If you’ve got this far, I’m assuming you want some detail, so here goes.

Assumptions

  • I am ignoring platform as a service offerings entirely (so SQL Azure, RDS you’re out)
  • I am only looking at SQL Server Standard
  • I am only considering SQL licensing costs, not the cost of the underlying hardware. For cloud providers that don’t explicitly state a licensing cost (only Azure does this), I’m going to take the cost of a Windows VM with SQL Server on it and subtract the cost of a Windows VM.
  • SQL Server is licensed per core, so I’m going to group these calculations by core
  • I’m just looking at monthly pricing with no commitment, as that’s how we’re currently paying for our dedicated kit too.
  • Rackspace has different UK pricing in GBP, but I’ve spot checked the numbers and there was no material difference from their USD pricing, so we’re just going with that.
  • I am looking at prices for Europe-based data centres, in USD. I haven’t checked but I don’t expect this varies significantly from the US
  • I am assuming 730 hours in a month

Data sources

I have taken the prices from these locations: http://www.rackspace.com/cloud/public-pricing http://azure.microsoft.com/en-gb/pricing/details/virtual-machines/#Windows, http://azure.microsoft.com/en-gb/pricing/details/virtual-machines/#Sql, and http://aws.amazon.com/ec2/pricing/ (as of 22 Jan 2015).

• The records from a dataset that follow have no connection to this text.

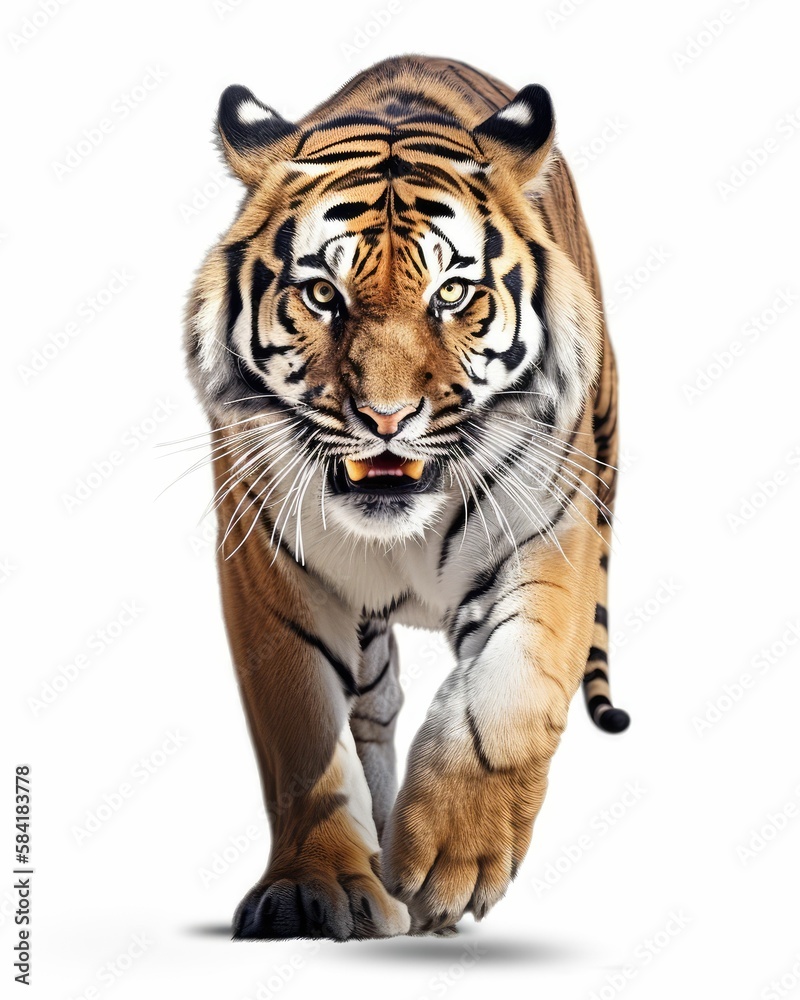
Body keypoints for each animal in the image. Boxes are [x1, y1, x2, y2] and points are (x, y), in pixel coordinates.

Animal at [184, 54, 630, 940]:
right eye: (323, 296)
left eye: (452, 295)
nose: (386, 418)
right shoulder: (264, 559)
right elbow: (302, 731)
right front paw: (316, 884)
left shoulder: (554, 534)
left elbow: (512, 694)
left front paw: (454, 856)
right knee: (372, 707)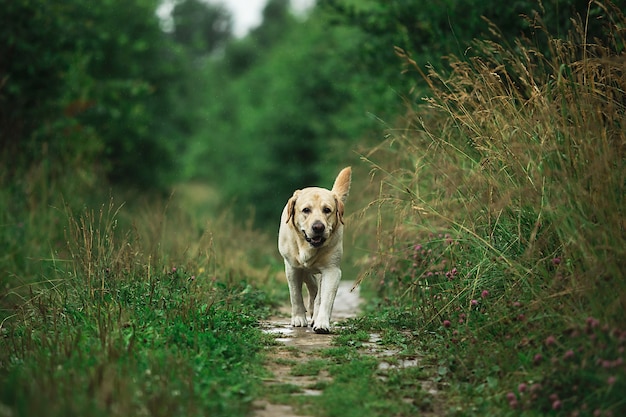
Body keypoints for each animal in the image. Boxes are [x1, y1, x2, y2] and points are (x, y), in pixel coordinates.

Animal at [278, 166, 352, 332]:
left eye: (327, 210)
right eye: (306, 210)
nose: (318, 227)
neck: (308, 247)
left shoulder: (332, 271)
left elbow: (326, 299)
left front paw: (322, 322)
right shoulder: (292, 268)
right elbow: (295, 295)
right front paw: (299, 318)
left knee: (318, 293)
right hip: (304, 270)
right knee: (312, 286)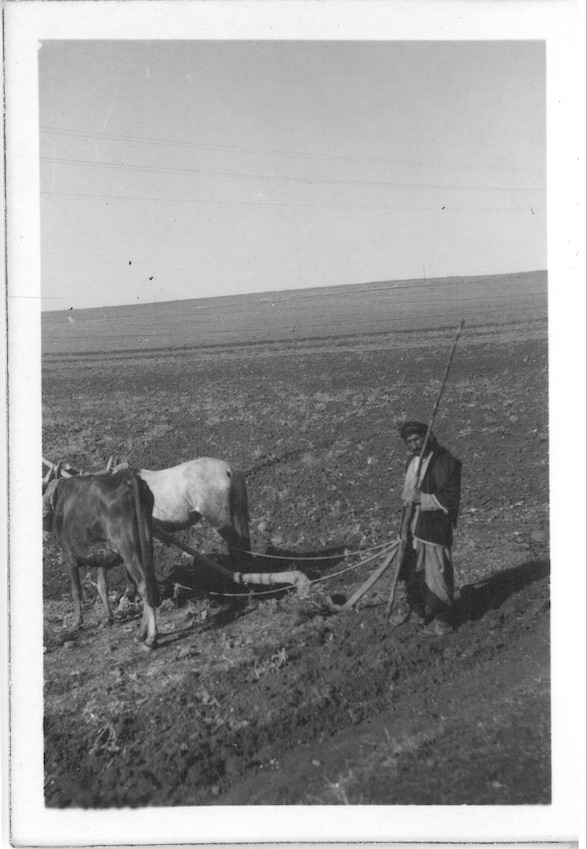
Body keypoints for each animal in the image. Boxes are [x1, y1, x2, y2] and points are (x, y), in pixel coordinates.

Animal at [43, 469, 159, 649]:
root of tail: (126, 476)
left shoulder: (69, 556)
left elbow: (76, 590)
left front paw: (76, 622)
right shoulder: (101, 554)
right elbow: (102, 585)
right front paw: (107, 619)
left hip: (127, 548)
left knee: (144, 585)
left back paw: (150, 638)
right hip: (146, 541)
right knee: (149, 582)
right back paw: (141, 633)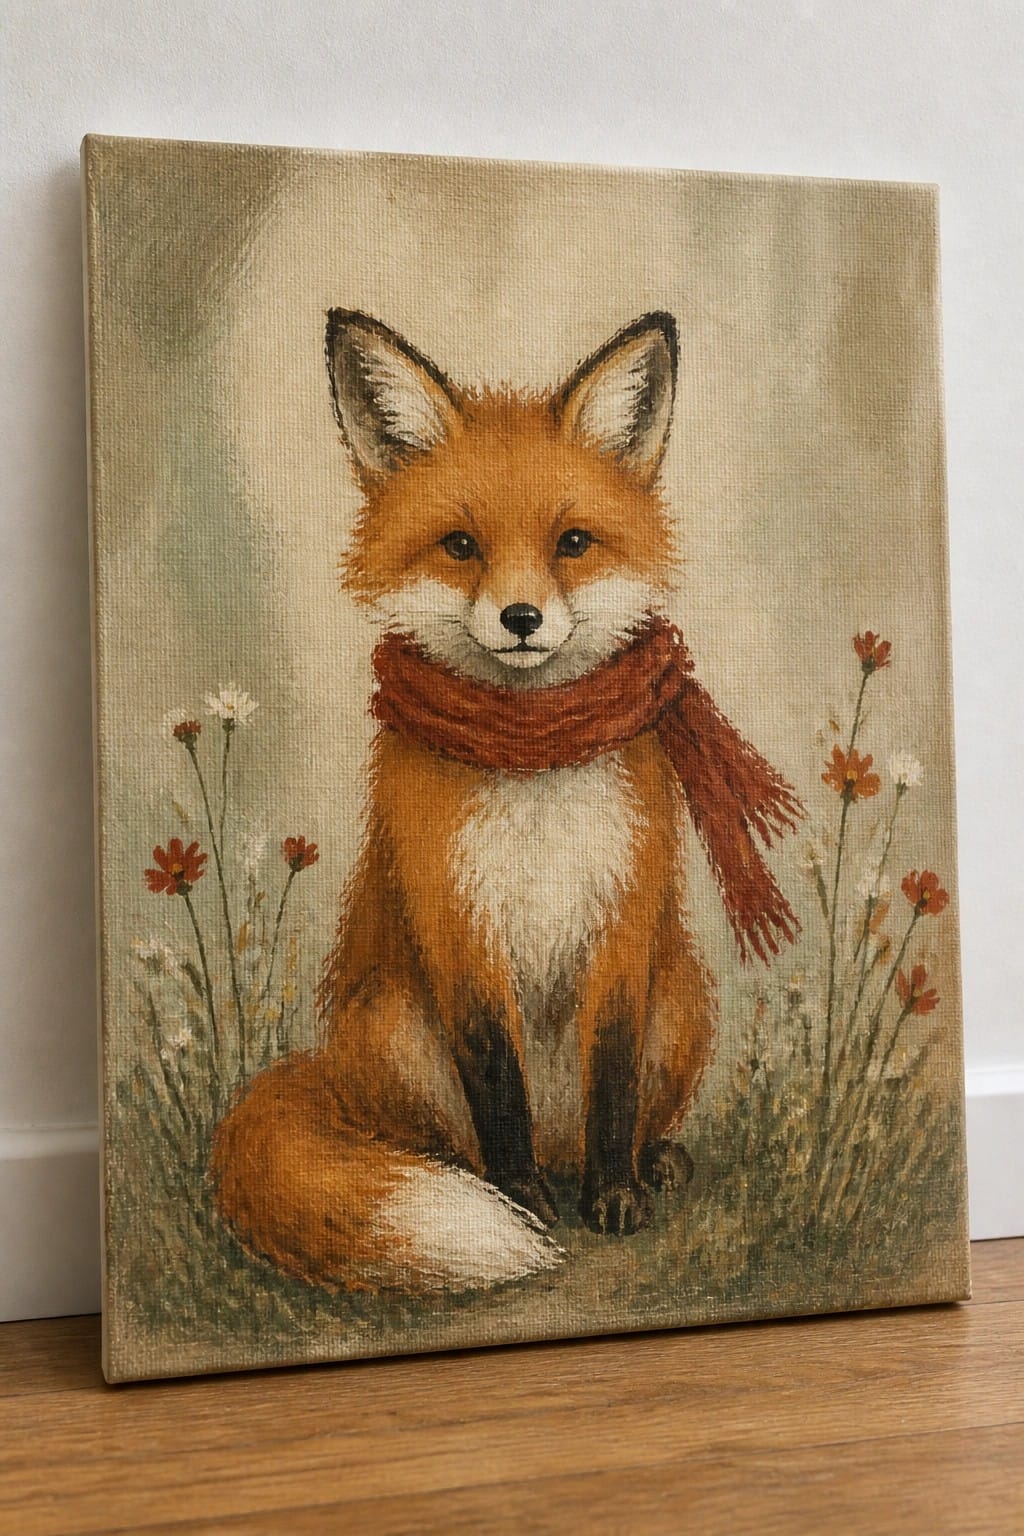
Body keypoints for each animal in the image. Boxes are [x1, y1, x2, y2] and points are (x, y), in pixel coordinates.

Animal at [211, 309, 747, 1294]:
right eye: (461, 546)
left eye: (572, 542)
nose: (522, 619)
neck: (531, 758)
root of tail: (328, 1072)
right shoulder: (455, 919)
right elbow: (497, 1082)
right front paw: (521, 1203)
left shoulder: (624, 915)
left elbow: (614, 1081)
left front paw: (614, 1196)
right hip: (390, 1025)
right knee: (433, 1141)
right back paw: (483, 1179)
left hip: (683, 996)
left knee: (622, 1117)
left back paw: (647, 1162)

Medium isn’t the best place for displaying tabular data, so I’ve included an image below, and you can download the spreadsheet here.

Azure is the cheapest, working out around $75–80 per core (regardless of VM, as they list their SQL prices separately). I’m assuming this is essentially cost price, as I’ve been told elsewhere that a 4 core license via the SPLA scheme is generally $300/month. Not surprising, given it’s Microsoft licensing their own product.

Rackspace Cloud is more expensive, but very consistent, working out between $100 per core (regardless of VM), so a 25% markup. As a note of comparison, on our dedicated kit, we pay £420/month for a 6 core license, which works out at £70/$106 USD so this is consistent.

AWS is the big surprise here, with prices ranging anything from $136 at it’s cheapest to $236 (m series followed by r series, followed by c series). That’s a whopping 70%-195% markup.

Cloud vs Dedicated

I mentioned earlier another price differential moving to cloud. Regardless of which cloud provider you’re using, SQL Server will (probably) cost you 2x what you’re paying for dedicated kit. That’s because SQL Server licensing ignores hyper threaded cores (PDF) on dedicated kit, but not on virtualized kit, assuming you are only licensing the VM and not the host itself. So if you’re running in a virtualized environment with hyperthreading turned on (Azure, AWS, Rackspace Cloud, for instance), you have two virtual cores for each real processing core, and so you’ll need to pay for twice the number of cores to get the (vaguely) equivalent performance.

Wrapping up

Like I said at the start, I’m no licensing expert, but given the already painful SQL licensing costs, seeing the huge differences we’d be paying in AWS vs other cloud providers is a hard pill to swallow. Please let me know if you spot any mistakes in my calculations!

It would certainly push us away from SQL Server even faster than we were planning, but in the meantime… would be interested to hear any insights as to why there are such big variations and such a huge markup at AWS!